**The task**
Once the pictures are set aside, copy the data below exactly as it stands.

**Input data**
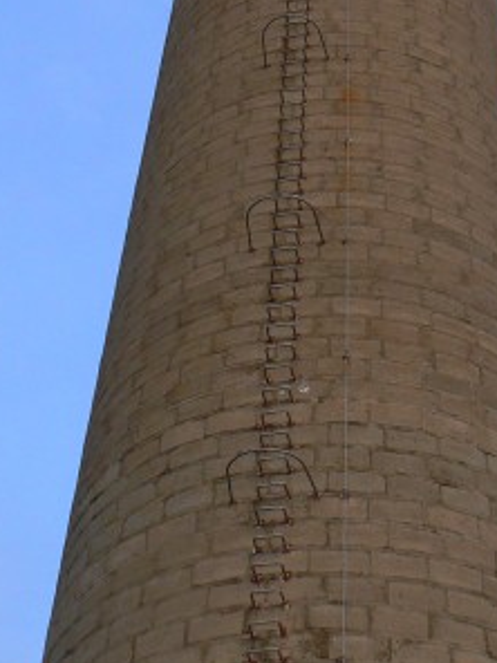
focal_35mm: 81
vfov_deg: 23.0
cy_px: -28
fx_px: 1551
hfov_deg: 18.2
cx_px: 329
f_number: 5.6
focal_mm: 6
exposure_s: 1/40
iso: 100
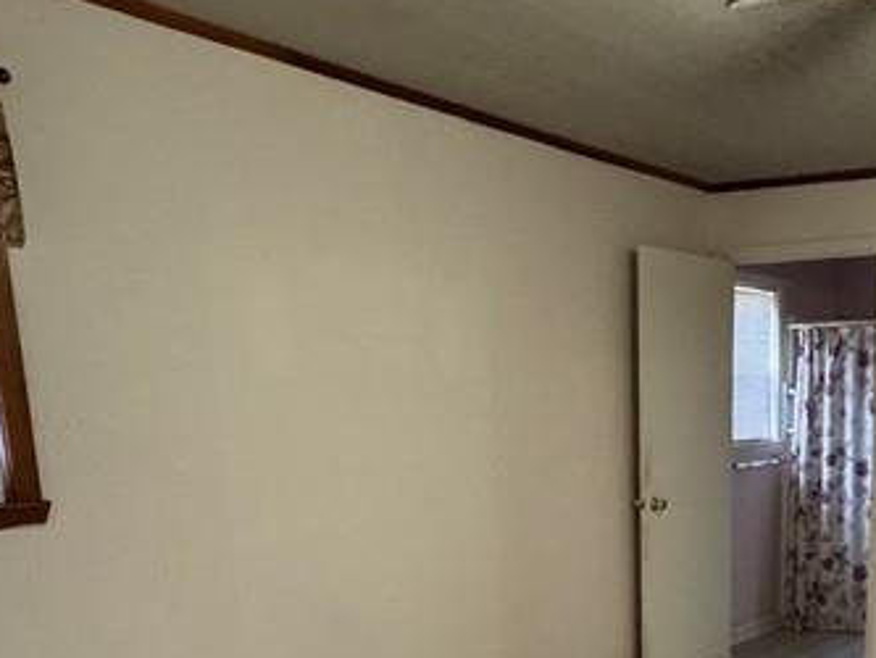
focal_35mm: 43
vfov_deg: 31.0
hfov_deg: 42.5
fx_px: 1089
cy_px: 666
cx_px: 655
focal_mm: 2.22
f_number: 2.2
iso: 800
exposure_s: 1/60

**Response area**
focal_35mm: 81
vfov_deg: 23.0
cy_px: -28
fx_px: 1551
hfov_deg: 18.2
cx_px: 329
f_number: 5.6
focal_mm: 6
exposure_s: 1/40
iso: 100
focal_35mm: 43
vfov_deg: 31.0
hfov_deg: 42.5
fx_px: 1089
cy_px: 666
cx_px: 655
focal_mm: 2.22
f_number: 2.2
iso: 800
exposure_s: 1/60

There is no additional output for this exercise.